Vuelve a explicarme tu viaje. Crónica de felicidad
Por Jordi Vilá
Una amiga ha estado en Kenia, para ser más exactos, en un lugar perdido de Kenia, en el que no están las ONG’ al uso si no la misión de la Iglesia Católica. Ella misma me decía que este viaje le había ayudado a reconciliarse con la institución o, al menos, con esta parte de la institución.
Donde estuvo, no hay carreteras, no hay autopistas, no hay tan siquiera aeropuertos si no una pista más o menos uniforme y recta, de tierra, en la que pequeños aviones toman tierra con algunas provisiones y en las que, el personal aeroportuario, se ciñe a dos lugareños con un detector de metales por toda tecnología.
En ese lugar, el responsable de la misión es capaz de coger el teléfono y salir zumbando porque, a tres horas de viaje en camioneta por un camino tortuoso, alguien le dice que le han pegado un tiro.

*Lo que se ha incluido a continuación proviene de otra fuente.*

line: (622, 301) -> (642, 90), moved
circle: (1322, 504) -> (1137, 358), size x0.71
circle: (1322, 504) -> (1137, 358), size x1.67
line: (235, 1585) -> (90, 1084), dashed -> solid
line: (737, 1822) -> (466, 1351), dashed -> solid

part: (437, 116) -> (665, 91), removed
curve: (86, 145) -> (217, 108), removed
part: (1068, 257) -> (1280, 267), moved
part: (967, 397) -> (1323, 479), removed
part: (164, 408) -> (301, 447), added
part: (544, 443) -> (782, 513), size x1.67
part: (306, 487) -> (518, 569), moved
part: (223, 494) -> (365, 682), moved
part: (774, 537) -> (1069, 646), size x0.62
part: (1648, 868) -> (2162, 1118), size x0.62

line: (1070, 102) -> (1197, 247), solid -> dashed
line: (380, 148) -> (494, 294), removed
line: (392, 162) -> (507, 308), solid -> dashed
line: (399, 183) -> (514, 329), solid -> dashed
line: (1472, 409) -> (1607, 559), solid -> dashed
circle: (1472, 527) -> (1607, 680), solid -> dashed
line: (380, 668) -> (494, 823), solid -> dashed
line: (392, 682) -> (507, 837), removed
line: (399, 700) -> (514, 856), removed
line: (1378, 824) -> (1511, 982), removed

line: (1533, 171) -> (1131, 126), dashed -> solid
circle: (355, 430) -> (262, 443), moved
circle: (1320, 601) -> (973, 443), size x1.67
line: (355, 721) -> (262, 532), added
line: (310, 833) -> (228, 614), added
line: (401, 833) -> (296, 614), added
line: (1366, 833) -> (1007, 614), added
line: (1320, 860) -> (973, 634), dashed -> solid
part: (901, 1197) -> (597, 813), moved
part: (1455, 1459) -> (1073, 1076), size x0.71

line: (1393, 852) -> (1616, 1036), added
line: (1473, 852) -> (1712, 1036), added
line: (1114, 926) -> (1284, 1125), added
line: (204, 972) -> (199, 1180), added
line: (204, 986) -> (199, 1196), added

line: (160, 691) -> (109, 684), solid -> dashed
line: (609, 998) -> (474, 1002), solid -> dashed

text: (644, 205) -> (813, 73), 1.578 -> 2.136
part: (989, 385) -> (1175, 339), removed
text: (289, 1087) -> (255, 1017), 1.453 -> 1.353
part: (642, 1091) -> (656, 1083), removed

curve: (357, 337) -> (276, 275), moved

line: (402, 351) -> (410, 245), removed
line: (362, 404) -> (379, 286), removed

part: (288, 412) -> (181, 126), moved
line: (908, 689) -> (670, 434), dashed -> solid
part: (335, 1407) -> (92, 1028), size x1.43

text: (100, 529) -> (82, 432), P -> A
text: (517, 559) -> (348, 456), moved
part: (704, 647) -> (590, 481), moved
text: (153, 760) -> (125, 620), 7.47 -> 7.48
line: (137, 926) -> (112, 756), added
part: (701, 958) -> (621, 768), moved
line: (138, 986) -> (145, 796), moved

En ese lugar, se encuentran niños caminando por la noche para llegar a la mañana siguiente a la escuela, lugar donde, además de aprender, tendrán garantizada una comida caliente. Obviamente, esos niños caminan descalzos y sin más luz que la de sus propios corazones.
En ese lugar, las mujeres han de caminar decenas de kilómetros para poder recoger agua de algún pozo con una mínimas garantías de salubridad, que impidan que enfermedades infecciosas se propaguen hoy por hoy como si de un reguero de pólvora se tratara.
En ese lugar, la alegría está presente en la esencia de esas personas que llevan tatuada en el alma la palabra Vida, tanto en los niños como en los adultos, todo y que adulto tenga allí otra acepción de la comúnmente aceptada en occidente, en nuestra tan habitual teoría eurocentrista.
En ese lugar, no hay electricidad, seguramente porque nos les hace falta ya que la luz parte de su interior; tampoco rigen las leyes de la comodidad que tenemos en nuestros industrializados países, tampoco hay videoconsolas, ni teléfonos móviles, ni televisores, ni tonterías por el estilo.
Sí, en ese lugar, la vida sería muy dura para nosotros, la injusticia es, posiblemente, el pan nuestro de cada día y hay dictadorzuelos de medio pelo que campan a sus anchas cual si de dioses de pacotilla se tratara.
Pero he sentido envidia de mi amiga y de las personas a las que ha acompañado en este trozo de su vida, envidia de verdad, envidia sana, envidia de la inmensa felicidad que me transmitía cuando me lo contaba y me daba cuenta de que la felicidad está en el interior de cada uno de nosotros.
Solo una pregunta quedaba en mí, ¿qué necesito para ser feliz?